Une réforme, oui, mais qui se perd dans la complexité
Les mesures les plus lourdes financièrement portent d’abord sur la transition. On était parti avec une réforme s’appliquant uniformément à la génération née en 1963. L’offre sur cette question s’est considérablement diversifiée et… complexifiée.
- La génération née en 2004 et qui aura 18 ans en 2022 entrera directement dans le nouveau système.
- Ce dernier s’appliquera à partir de la génération née en 1975 en 2037. Autrement dit, toutes les personnes nées avant 1975 peuvent rester dans l’ancien système.
- Ceux qui sont à moins de 17 ans de la retraite ne seront pas concernés.
- Dans les régimes spéciaux, jusqu’à l’entrée en vigueur des régimes spéciaux en 2037, les travailleurs nés avant 1980 pourront partir à 57 ans et ceux nés avant 1985 pourront partir à 52 ans.
Les dérogations sur l’âge de départ en retraite seront maintenues pour certaines catégories de fonctionnaires. Pompiers, policiers, militaires, gendarmes pourront ainsi conserver le bénéfice de leur dérogation.
Le niveau des pensions des enseignants sera « sanctuarisé » et « comparable aux niveaux des retraites ou des fonctions équivalentes dans la fonction publique ». Cette décision sera inscrite dans la loi.
La valeur du point sera « progressivement indexée sur les salaires et non plus sur les prix » (depuis Philippe Séguin en 1989, l’indexation était sur les prix). Le gouvernement répond là à une vieille revendication de Force Ouvrière. Cette « valeur du point ne baissera pas ». Mais est-ce compatible avec les modalités de fonctionnement d’un régime en points ?
Last but not least, tout en confirmant que l’âge légal de départ à la retraite reste fixé à 62 ans, le gouvernement montre qu’il n’a pas renoncé à sa notion d’âge pivot à 64 ans.

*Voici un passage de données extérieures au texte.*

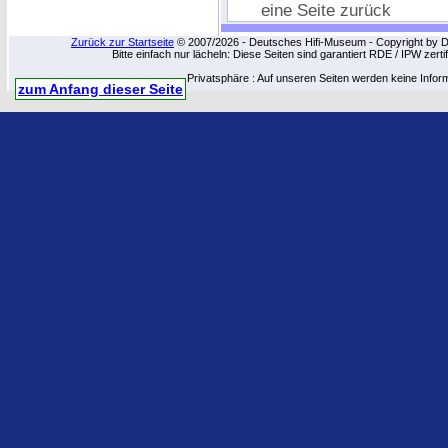
eine Seite zurück
Zurück zur Startseite
© 2007/2026 - Deutsches Hifi-Museum - Copyright by Dip
Bitte einfach nur lächeln: Diese Seiten sind garantiert RDE / IPW zert
Privatsphäre : Auf unseren Seiten werden keine Infor
zum Anfang dieser Seite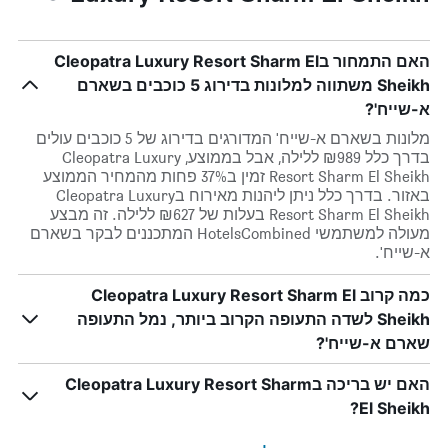
האם התמחור בCleopatra Luxury Resort Sharm El
Sheikh משתווה למלונות בדירוג 5 כוכבים בשארם
א-שייח'?
מלונות בשארם א-שייח' המדורגים בדירוג של 5 כוכבים עולים
בדרך כלל ₪989 ללילה, אבל בממוצע, Cleopatra Luxury
Resort Sharm El Sheikh זמין ב37% פחות מהמחיר הממוצע
באזור. בדרך כלל ניתן ליהנות מאירוח בCleopatra Luxury
Resort Sharm El Sheikh בעלות של ₪627 ללילה. זה מבצע
מעולה למשתמשי HotelsCombined המתכננים לבקר בשארם
א-שייח'.
כמה קרוב Cleopatra Luxury Resort Sharm El
Sheikh לשדה התעופה הקרוב ביותר, נמל התעופה
שארם א-שייח'?
האם יש בריכה בCleopatra Luxury Resort Sharm
El Sheikh?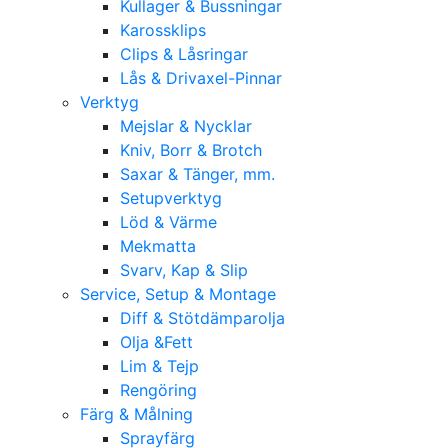
Kullager & Bussningar
Karossklips
Clips & Låsringar
Lås & Drivaxel-Pinnar
Verktyg
Mejslar & Nycklar
Kniv, Borr & Brotch
Saxar & Tänger, mm.
Setupverktyg
Löd & Värme
Mekmatta
Svarv, Kap & Slip
Service, Setup & Montage
Diff & Stötdämparolja
Olja &Fett
Lim & Tejp
Rengöring
Färg & Målning
Sprayfärg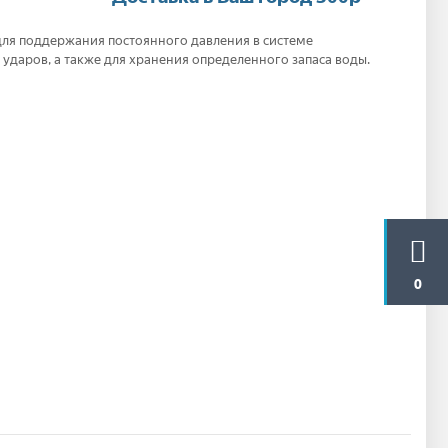
я поддержания постоянного давления в системе
даров, а также для хранения определенного запаса воды.
0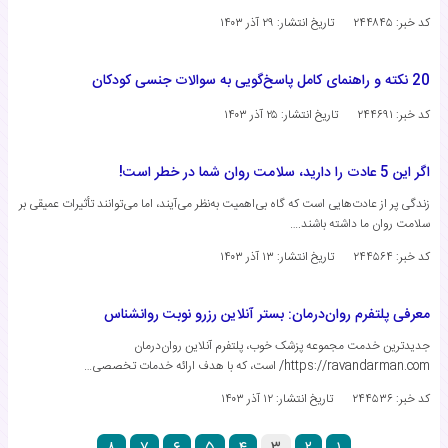
کد خبر: ۲۴۴۸۴۵
تاریخ انتشار:
۲۹ آذر ۱۴۰۳
20 نکته و راهنمای کامل پاسخ‌گویی به سوالات جنسی کودکان
کد خبر: ۲۴۴۶۹۱
تاریخ انتشار:
۲۵ آذر ۱۴۰۳
اگر این 5 عادت را دارید، سلامت روان شما در خطر است!
زندگی پر از عادت‌هایی است که گاه بی‌اهمیت به‌نظر می‌آیند، اما می‌توانند تأثیرات عمیقی بر
سلامت روان ما داشته باشند.…
کد خبر: ۲۴۴۵۶۴
تاریخ انتشار:
۱۳ آذر ۱۴۰۳
معرفی پلتفرم روان‌درمان: بستر آنلاین رزرو نوبت روانشناس
جدیدترین خدمت مجموعه پزشک خوب، پلتفرم آنلاین روان‌درمان
https://ravandarman.com/ است، که با هدف ارائه خدمات تخصصی…
کد خبر: ۲۴۴۵۳۶
تاریخ انتشار:
۱۲ آذر ۱۴۰۳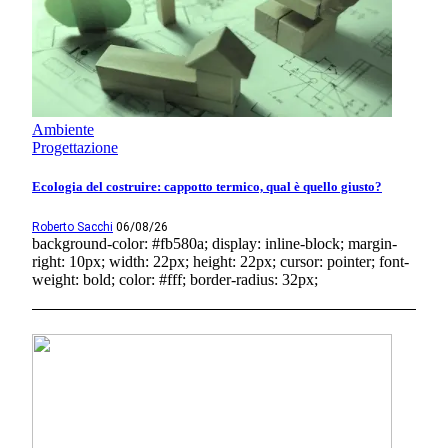
Ambiente
Progettazione
Ecologia del costruire: cappotto termico, qual è quello giusto?
Roberto Sacchi
06/08/26
background-color: #fb580a; display: inline-block; margin-
right: 10px; width: 22px; height: 22px; cursor: pointer; font-
weight: bold; color: #fff; border-radius: 32px;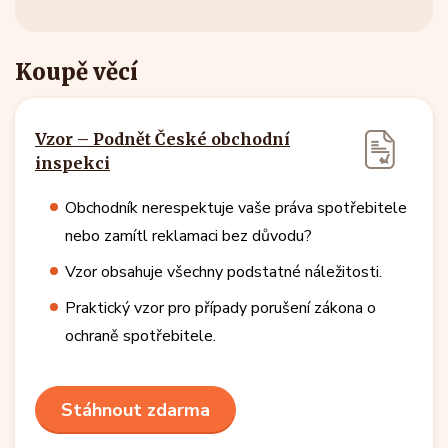
Koupě věcí
Vzor – Podnět České obchodní
inspekci
Obchodník nerespektuje vaše práva spotřebitele
nebo zamítl reklamaci bez důvodu?
Vzor obsahuje všechny podstatné náležitosti.
Praktický vzor pro případy porušení zákona o
ochraně spotřebitele.
Stáhnout zdarma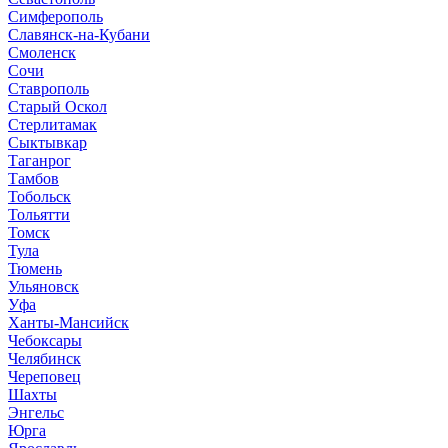
Симферополь
Славянск-на-Кубани
Смоленск
Сочи
Ставрополь
Старый Оскол
Стерлитамак
Сыктывкар
Таганрог
Тамбов
Тобольск
Тольятти
Томск
Тула
Тюмень
Ульяновск
Уфа
Ханты-Мансийск
Чебоксары
Челябинск
Череповец
Шахты
Энгельс
Юрга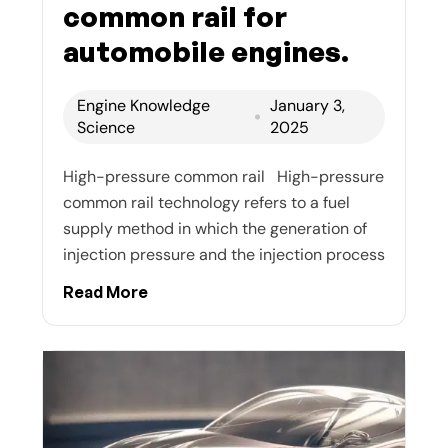
common rail for
automobile engines.
Engine Knowledge
January 3,
Science
2025
High-pressure common rail High-pressure
common rail technology refers to a fuel
supply method in which the generation of
injection pressure and the injection process
Read More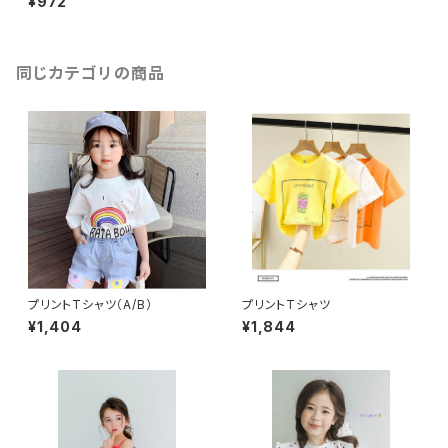
¥972
同じカテゴリの商品
プリントTシャツ（A/B）
プリントTシャツ
¥1,404
¥1,844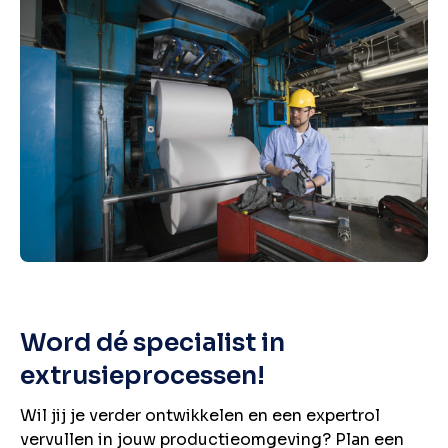
Word dé specialist in
extrusieprocessen!
Wil jij je verder ontwikkelen en een expertrol
vervullen in jouw productieomgeving? Plan een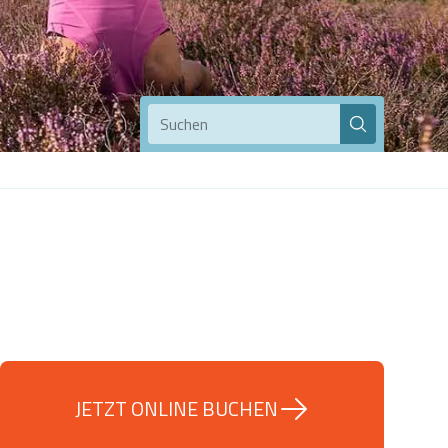
Suchen
JETZT ONLINE BUCHEN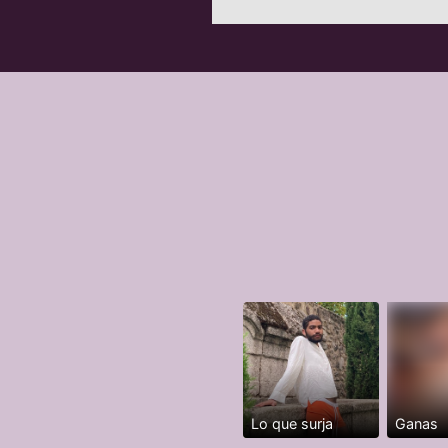
Lo que surja
Ganas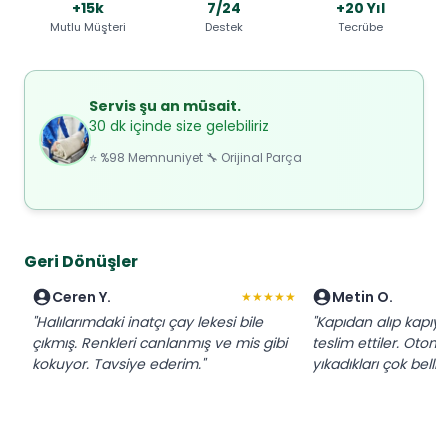
+15k
7/24
+20 Yıl
Mutlu Müşteri
Destek
Tecrübe
Servis şu an müsait.
30 dk içinde size gelebiliriz
⭐ %98 Memnuniyet 🔧 Orijinal Parça
Geri Dönüşler
Ceren Y.
Metin O.
★★★★★
"Halılarımdaki inatçı çay lekesi bile
"Kapıdan alıp kapı
çıkmış. Renkleri canlanmış ve mis gibi
teslim ettiler. Otom
kokuyor. Tavsiye ederim."
yıkadıkları çok belli,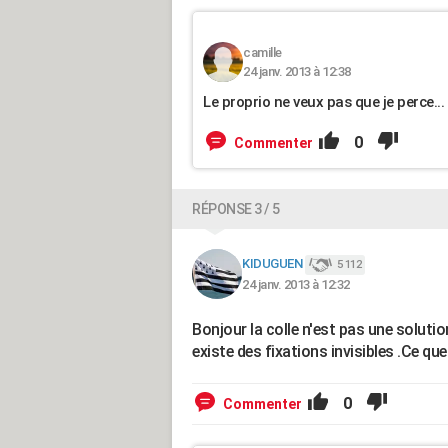
camille
24 janv. 2013 à 12:38
Le proprio ne veux pas que je perce...
0
Commenter
RÉPONSE 3 / 5
KIDUGUEN
5 112
24 janv. 2013 à 12:32
Bonjour la colle n'est pas une solutio
existe des fixations invisibles .Ce qu
0
Commenter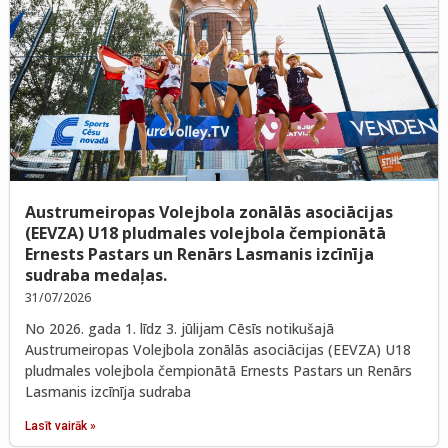
Austrumeiropas Volejbola zonālās asociācijas
(EEVZA) U18 pludmales volejbola čempionātā
Ernests Pastars un Renārs Lasmanis izcīnīja
sudraba medaļas.
31/07/2026
No 2026. gada 1. līdz 3. jūlijam Cēsīs notikušajā
Austrumeiropas Volejbola zonālās asociācijas (EEVZA) U18
pludmales volejbola čempionātā Ernests Pastars un Renārs
Lasmanis izcīnīja sudraba
Lasīt vairāk »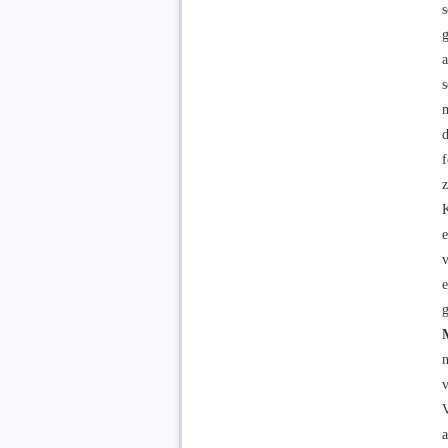
a
d
f
e
n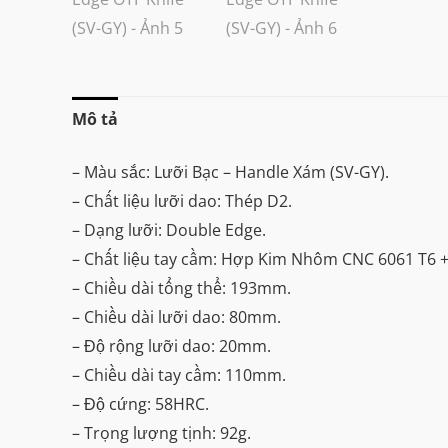
Mô tả
– Màu sắc: Lưỡi Bạc – Handle Xám (SV-GY).
– Chất liệu lưỡi dao: Thép D2.
– Dạng lưỡi: Double Edge.
– Chất liệu tay cầm: Hợp Kim Nhôm CNC 6061 T6 +
– Chiều dài tổng thể: 193mm.
– Chiều dài lưỡi dao: 80mm.
– Độ rộng lưỡi dao: 20mm.
– Chiều dài tay cầm: 110mm.
– Độ cứng: 58HRC.
– Trọng lượng tịnh: 92g.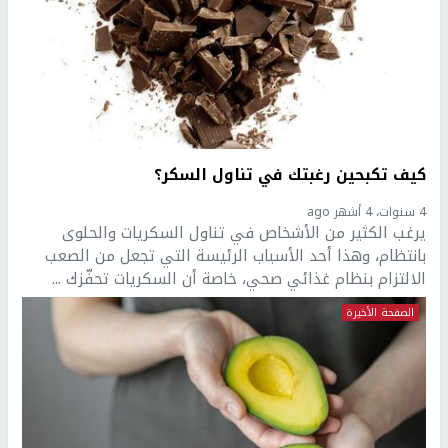
كيف تكبحين رغبتك في تناول السكر؟
4 سنوات، 4 أشهر ago
يرغب الكثير من الأشخاص في تناول السكريات والحلوى
بانتظام، وهذا أحد الأسباب الرئيسة التي تجعل من الصعب
الالتزام بنظام غذائي صحي، خاصة أن السكريات تحفّزك ...
الصفحة الأخيرة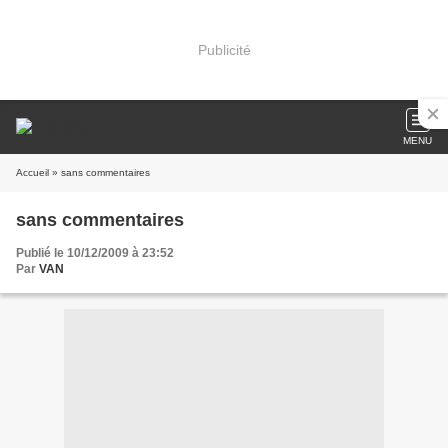
Publicité
MENU
Accueil
» sans commentaires
sans commentaires
Publié le 10/12/2009 à 23:52
Par
VAN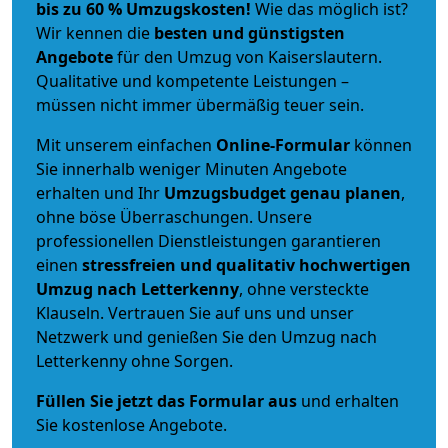
bis zu 60 % Umzugskosten!
Wie das möglich ist?
Wir kennen die
besten und günstigsten
Angebote
für den Umzug von Kaiserslautern.
Qualitative und kompetente Leistungen –
müssen nicht immer übermäßig teuer sein.
Mit unserem einfachen
Online-Formular
können
Sie innerhalb weniger Minuten Angebote
erhalten und Ihr
Umzugsbudget
genau
planen
,
ohne böse Überraschungen. Unsere
professionellen Dienstleistungen garantieren
einen
stressfreien und qualitativ hochwertigen
Umzug nach Letterkenny
, ohne versteckte
Klauseln. Vertrauen Sie auf uns und unser
Netzwerk und genießen Sie den Umzug nach
Letterkenny ohne Sorgen.
Füllen Sie jetzt das Formular aus
und erhalten
Sie kostenlose Angebote.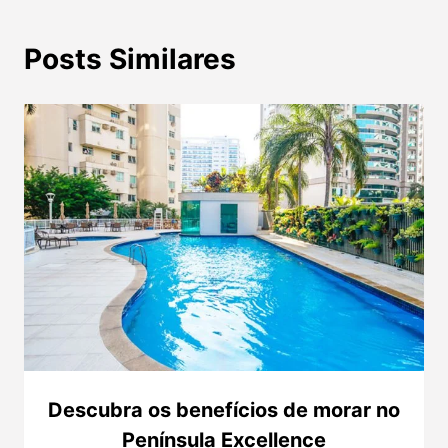
Posts Similares
Descubra os benefícios de morar no
Península Excellence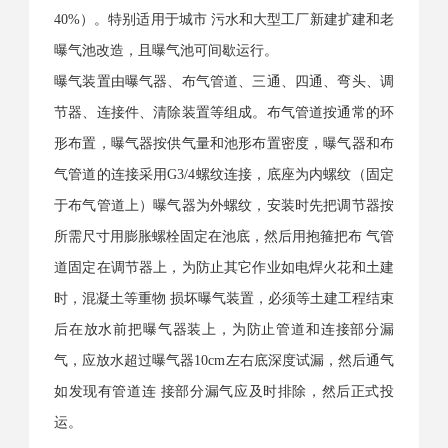
40%）。特别适用于城市 污水和大型工厂新建扩建和老
曝气池改造，且曝气池可间歇运行。
曝气装置由曝气器、布气管道、三通、四通、弯头、调
节器、连接件、清除装置等组成。布气管道按通常的环
形布置，曝气器按供气量和池形布置密度，曝气器和布
气管道的连接采用G3/4螺纹连接，底座为内螺纹（固定
于布气管道上）曝气器为外螺纹，安装时先把调节器按
所需尺寸用膨胀螺栓固定在池底，然后用抱箍把布 气管
道固定在调节器上，为防止其它作业如电焊火花和土建
时，混凝土等重物 损坏曝气装置，必须等土建工程结束
后在放水前把曝气器装上，为防止管道和连接部分漏
气，应放水超过曝气器10cm左右底深度试漏，然后通气
如发现有管道连 接部分漏气应及时排除，然后正式投
运。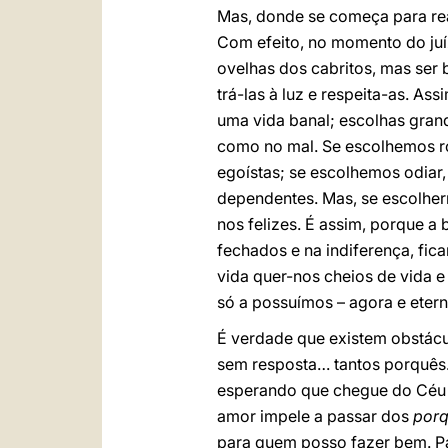
Mas, donde se começa para re
Com efeito, no momento do juíz
ovelhas dos cabritos, mas ser 
trá-las à luz e respeita-as. As
uma vida banal; escolhas gran
como no mal. Se escolhemos r
egoístas; se escolhemos odiar
dependentes. Mas, se escolher
nos felizes. É assim, porque 
fechados e na indiferença, fic
vida quer-nos cheios de vida e
só a possuímos – agora e eter
É verdade que existem obstácul
sem resposta… tantos porquês.
esperando que chegue do Céu u
amor impele a passar dos
por
para quem posso fazer bem. Pa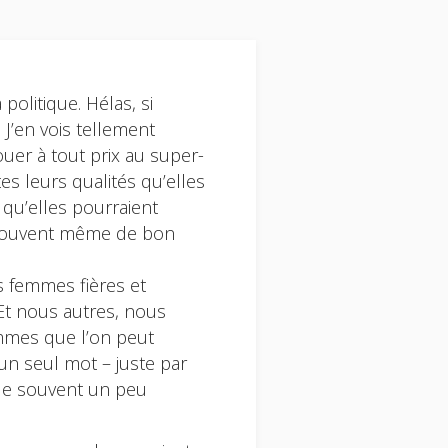
politique. Hélas, si
 J’en vois tellement
ouer à tout prix au super-
s leurs qualités qu’elles
 qu’elles pourraient
 souvent même de bon
s femmes fières et
 Et nous autres, nous
mmes que l’on peut
un seul mot – juste par
nde souvent un peu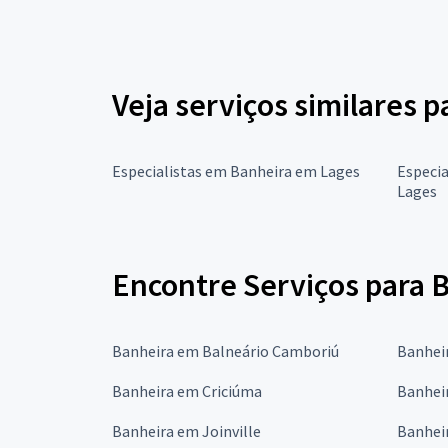
Veja serviços similares 
Especialistas em Banheira em Lages
Especi
Lages
Encontre Serviços para 
Banheira em Balneário Camboriú
Banhei
Banheira em Criciúma
Banheir
Banheira em Joinville
Banhei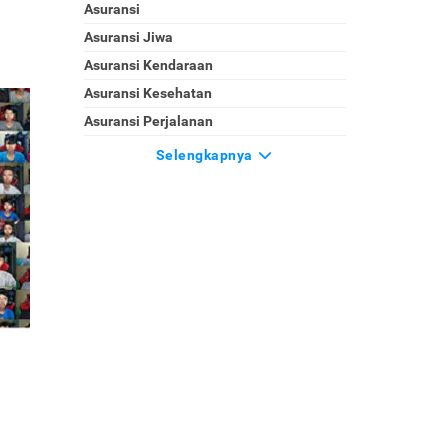
Asuransi
Asuransi Jiwa
Asuransi Kendaraan
Asuransi Kesehatan
Asuransi Perjalanan
Selengkapnya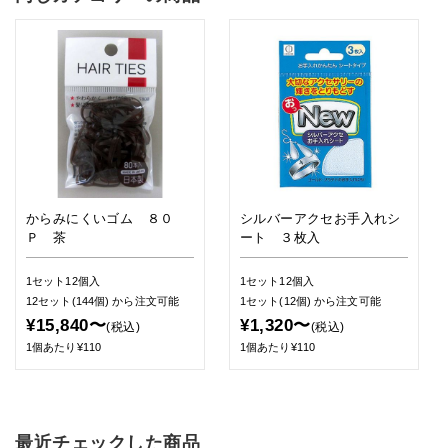
からみにくいゴム ８０
シルバーアクセお手入れシ
Ｐ 茶
ート ３枚入
1セット12個入
1セット12個入
12セット(144個)
から注文可能
1セット(12個)
から注文可能
¥15,840〜
¥1,320〜
(税込)
(税込)
1個あたり¥110
1個あたり¥110
最近チェックした商品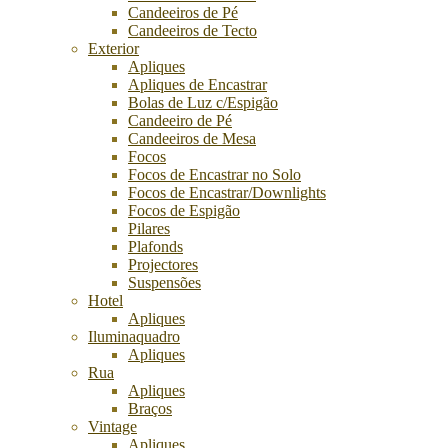
Candeeiros de Pé
Candeeiros de Tecto
Exterior
Apliques
Apliques de Encastrar
Bolas de Luz c/Espigão
Candeeiro de Pé
Candeeiros de Mesa
Focos
Focos de Encastrar no Solo
Focos de Encastrar/Downlights
Focos de Espigão
Pilares
Plafonds
Projectores
Suspensões
Hotel
Apliques
Iluminaquadro
Apliques
Rua
Apliques
Braços
Vintage
Apliques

Au total, et bien que le calcul soit difficile à faire, on devine que ces reports dans l’application du nouveau système, l’indexation sur les salaires préférée à celle sur les prix, le maintien d’un certain nombre de dérogations qui ne sont là que pour calmer des mécontentements catégoriels rajoutent de l’inégalité là où on voulait la supprimer. Par ailleurs, si le gouvernement visait la simplification, il a raté son coup et sombre dans une complexité technocratique qui ne facilite pas l’adhésion à sa réforme.